Accessibility:

BBC Arabic TV: A

Issue 1, Spring 2007

By Lawrence Pintak

We all know the story: A decade ago, the BBC pulled the plug on its ill-fated Arabic TV joint venture with the Saudis when it turned out they didn’t quite see eye-to-eye on news values. The out-of-work staff became the nucleus of Al Jazeera’s original news team.

Now the Brits are back, actively fielding resumes for a new Arabic-language channel, this one sans pesky partners. Arab Media & Society co-editor Lawrence Pintak caught up with Hosam El Sokkari, the head of the BBC’s Arabic Service and himself a veteran of both that first BBC joint venture and Al Jazeera, to discuss the BBC’s re-entry into an increasingly crowded media market.

Pintak: BBC Arabic television, it is almost BBC coming full circle in the Middle East, isn’t it?

El Sokkari: In a way yes.

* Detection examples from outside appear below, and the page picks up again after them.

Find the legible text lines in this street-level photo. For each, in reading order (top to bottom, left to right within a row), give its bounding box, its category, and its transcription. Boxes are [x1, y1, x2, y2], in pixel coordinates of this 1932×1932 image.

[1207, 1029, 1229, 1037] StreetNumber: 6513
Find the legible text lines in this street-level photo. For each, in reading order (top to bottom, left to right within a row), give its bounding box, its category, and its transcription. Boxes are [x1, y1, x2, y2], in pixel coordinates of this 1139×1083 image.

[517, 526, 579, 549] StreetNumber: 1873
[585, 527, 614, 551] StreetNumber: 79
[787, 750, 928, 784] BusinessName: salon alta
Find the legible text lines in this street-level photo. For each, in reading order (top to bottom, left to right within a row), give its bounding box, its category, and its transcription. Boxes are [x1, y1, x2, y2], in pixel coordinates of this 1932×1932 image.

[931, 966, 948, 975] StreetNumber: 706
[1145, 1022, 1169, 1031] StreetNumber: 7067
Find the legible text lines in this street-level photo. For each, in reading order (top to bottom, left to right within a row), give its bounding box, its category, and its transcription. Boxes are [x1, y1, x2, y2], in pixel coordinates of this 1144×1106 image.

We realized back in 1994 that this is the medium of choice in the Middle East. And we wanted to be available in vision for our audiences there. However that experience was not sustainable for certain commercial reasons. And since the closure of the first BBC Arabic television we have been trying to get back into the market. Previously we did not have the money. Now we have the money. And we’re going ahead with it.

Pintak: Where did the money come from?

El Sokkari: Re-structuring. The BBC has been trying since the experiment in the 1990s to get back on television in the Middle East.  But the BBC was not happy with the commercial model. The fact that this model did not last beyond two years made the BBC decide it had to be funded from public money. As the BBC could not get any extra funding overall, the decision was made to do some restructuring to re-organize BBC World Service resources. And Nigel Chapman decided that there are some parts of the world that do not need a BBC presence and that investing in the future of the organization means going into television is the way to go.

Pintak: This is a crowded landscape out here. Is there room?

El Sokkari: I am not sure it is crowded. I mean you have quite a number of TV channels that are video, music and entertainment channels. But the number of news and information channels is actually very limited. You can count up to 3 or 4. So in terms of numbers it is not a crowded market.

In terms of what we offer, we believe that it is unique, We also believe that there is a need. Our previous research indicates that at least 80 to 85 per cent of the sample of people that we surveyed from 7 or 8 different capitals would watch BBC TV often. And my own anecdotal evidence tells me that people are very interested in BBC Arabic TV. One of the first questions you always hear is when will there be an Arabic TV channel for the BBC? Or when will BBC Arabic television be back? So we do believe that there is a need.

We also believe that the market may not be as crowded as some people may suggest it is. There is a perception that the kind of audience we are addressing is the audience that is already watching some of the satellite news channels. We are different I think and we will be coming to the Middle East with something unique to offer. It is not just a TV station we are talking about but a multimedia platform in Arabic that will serve our audiences whatever they do wherever they are.

Pintak: Aren’t some of the Arab satellite channels going in that direction already? What is unique, what is radically different?

El Sokkari: What is radically different is the fact that we are doing this as an integrated multimedia platform. We have a radio station, we have an Internet operation, and we will have a TV operation. And we have compelling interactive content. I don’t think there is anyone in the Middle East that is doing that.

Pintak: Let’s talk content. How will that be different?

El Sokkari: The content is different because our angel is different. We do not take sides in debates. It is true that some of the Arab satellite TV channels introduced views that are not and were not common in the market, but it is the way these views are introduced that makes us different. I think that the plurality of views and perspectives that we offer is far more than anything that you can see in the Middle East.

And the way we handle these perspectives is very different. Our presenters do not join guests to attack other guests. We do not have a political message. Lots of channels do not hide the fact that they are there to advance what they believe is their audiences causes. And that in itself is a position. We do not take positions in debates. We are there to cover the issues. We are there to make it possible for people to contribute. We want to make people comfortable that their views have been understood the way they want them to be understood. We train our journalists to help people to express their views properly so even if they miss-represent themselves, they are comfortable that their views came across as they wanted them to be represented. So this is, I think, a radical difference. It is not something that you find very often in TV or media across the Middle East.